Former college in Glasgow, Scotland

Stow College was a college in Glasgow in Scotland.

==History==
The college was named after David Stow, whose primary teaching seminary was founded close to the college at Dundasvale. The first purpose-built Further Education college in Glasgow, it celebrated its 75th anniversary in 2009.

Traditionally an engineering college, Stow diversified into ICT, social sciences, women's studies, business studies, and music . The college offered courses from introductory to Higher National Diploma level within the six departments, namely Music & Creative Industries, Management & General Education, Computing & Internet Technologies, Engineering Technology, Science & Health and Trade Union Education. It also offered online and distance learning and a large range of commercial short courses. The Trade Union Education Department was the largest of its type in Scotland and one of the most successful in the UK. It was also the only college in the Central Belt to offer a Gaelic immersion course.

The college won a number of Star Awards from the Scottish Qualifications Authority, including their top award, the Pride o' Worth Award. This was awarded due to the internationally renowned success of their record labels, Electric Honey, Gdansk, and Root8, which were run by Music Business Administration students. Acts which have been launched through the Electric Honey label include Snow Patrol (then known as Polar Bear), Belle & Sebastian, and Biffy Clyro. Belle & Sebastian's first album, Tigermilk, was released on the label in 1996.

The college was the first in Scotland to devise and offer a Higher National Certificate course in Computer Games Development which helped to support Scotland's thriving computer games industry.

Extensive links with local universities including the University of the West of Scotland, Glasgow Caledonian University and Strathclyde University ensured that students could progress to second or third year of degree courses.

Originally, the college's Music and Creative Industries department included a number of former professional musicians including Stuart Woody Wood (formerly of the Bay City Rollers), Alan Rankine (The Associates), and Ken McCluskey (The Bluebells). Additionally, lecturing staff were drawn from within the creative industries including active professionals from within Musical Theatre, Television, Composition, Music and Events Management and recording disciplines.

Record extracts:

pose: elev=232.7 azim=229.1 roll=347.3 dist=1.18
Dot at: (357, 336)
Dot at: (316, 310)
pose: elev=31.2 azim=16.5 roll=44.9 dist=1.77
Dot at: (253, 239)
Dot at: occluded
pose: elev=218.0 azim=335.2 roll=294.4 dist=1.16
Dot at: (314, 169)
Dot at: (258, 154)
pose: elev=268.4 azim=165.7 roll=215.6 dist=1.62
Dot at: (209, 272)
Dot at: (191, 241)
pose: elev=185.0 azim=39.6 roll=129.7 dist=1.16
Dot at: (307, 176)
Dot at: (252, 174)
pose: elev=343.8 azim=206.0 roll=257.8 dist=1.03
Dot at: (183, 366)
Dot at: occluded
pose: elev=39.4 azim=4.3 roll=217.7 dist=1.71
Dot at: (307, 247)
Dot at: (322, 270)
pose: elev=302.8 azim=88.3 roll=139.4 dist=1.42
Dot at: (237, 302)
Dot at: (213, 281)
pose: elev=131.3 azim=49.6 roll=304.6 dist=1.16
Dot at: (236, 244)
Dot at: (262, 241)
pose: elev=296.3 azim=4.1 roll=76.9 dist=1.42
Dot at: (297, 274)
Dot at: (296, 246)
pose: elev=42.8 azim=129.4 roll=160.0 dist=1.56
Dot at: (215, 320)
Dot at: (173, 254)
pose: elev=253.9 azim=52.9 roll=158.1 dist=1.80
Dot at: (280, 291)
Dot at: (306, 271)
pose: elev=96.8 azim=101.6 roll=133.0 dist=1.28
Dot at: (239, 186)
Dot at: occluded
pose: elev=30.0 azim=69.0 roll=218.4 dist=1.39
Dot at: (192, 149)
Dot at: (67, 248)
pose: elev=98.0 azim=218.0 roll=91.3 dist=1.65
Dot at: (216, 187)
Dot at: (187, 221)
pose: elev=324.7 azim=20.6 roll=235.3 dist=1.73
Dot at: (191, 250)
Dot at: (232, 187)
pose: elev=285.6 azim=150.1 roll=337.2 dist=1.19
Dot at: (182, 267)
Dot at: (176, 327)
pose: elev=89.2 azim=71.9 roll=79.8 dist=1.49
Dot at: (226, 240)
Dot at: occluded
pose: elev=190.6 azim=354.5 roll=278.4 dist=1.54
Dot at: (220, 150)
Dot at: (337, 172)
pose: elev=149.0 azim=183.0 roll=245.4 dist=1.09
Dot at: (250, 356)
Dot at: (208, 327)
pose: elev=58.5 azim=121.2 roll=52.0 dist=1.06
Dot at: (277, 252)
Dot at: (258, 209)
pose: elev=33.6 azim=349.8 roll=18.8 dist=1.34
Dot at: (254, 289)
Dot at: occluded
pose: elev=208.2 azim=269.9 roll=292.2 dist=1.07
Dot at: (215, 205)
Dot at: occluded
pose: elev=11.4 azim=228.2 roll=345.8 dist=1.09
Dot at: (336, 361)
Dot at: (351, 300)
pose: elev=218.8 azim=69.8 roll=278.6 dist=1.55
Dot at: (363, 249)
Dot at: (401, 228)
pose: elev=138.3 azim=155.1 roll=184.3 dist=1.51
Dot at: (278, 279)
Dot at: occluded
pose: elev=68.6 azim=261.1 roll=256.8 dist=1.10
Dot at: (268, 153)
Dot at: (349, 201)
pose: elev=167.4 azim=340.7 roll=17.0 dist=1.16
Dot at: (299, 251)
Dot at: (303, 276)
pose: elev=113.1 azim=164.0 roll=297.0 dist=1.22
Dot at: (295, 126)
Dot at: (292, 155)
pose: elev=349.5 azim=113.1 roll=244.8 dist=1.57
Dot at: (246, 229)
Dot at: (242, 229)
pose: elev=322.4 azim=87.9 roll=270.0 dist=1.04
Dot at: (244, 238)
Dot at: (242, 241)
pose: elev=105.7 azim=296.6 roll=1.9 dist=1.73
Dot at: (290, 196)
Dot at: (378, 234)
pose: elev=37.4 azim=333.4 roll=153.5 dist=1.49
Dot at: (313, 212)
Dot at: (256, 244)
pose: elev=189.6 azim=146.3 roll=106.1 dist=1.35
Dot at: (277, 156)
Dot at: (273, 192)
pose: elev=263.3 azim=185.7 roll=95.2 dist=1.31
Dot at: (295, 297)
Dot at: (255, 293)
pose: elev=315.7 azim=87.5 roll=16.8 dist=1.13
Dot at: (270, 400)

Problem statement: From the Stow College text above, list the six departments in which the college offered its courses.

Answer to the exercise:
Music & Creative Industries
Management & General Education
Computing & Internet Technologies
Engineering Technology
Science & Health
Trade Union Education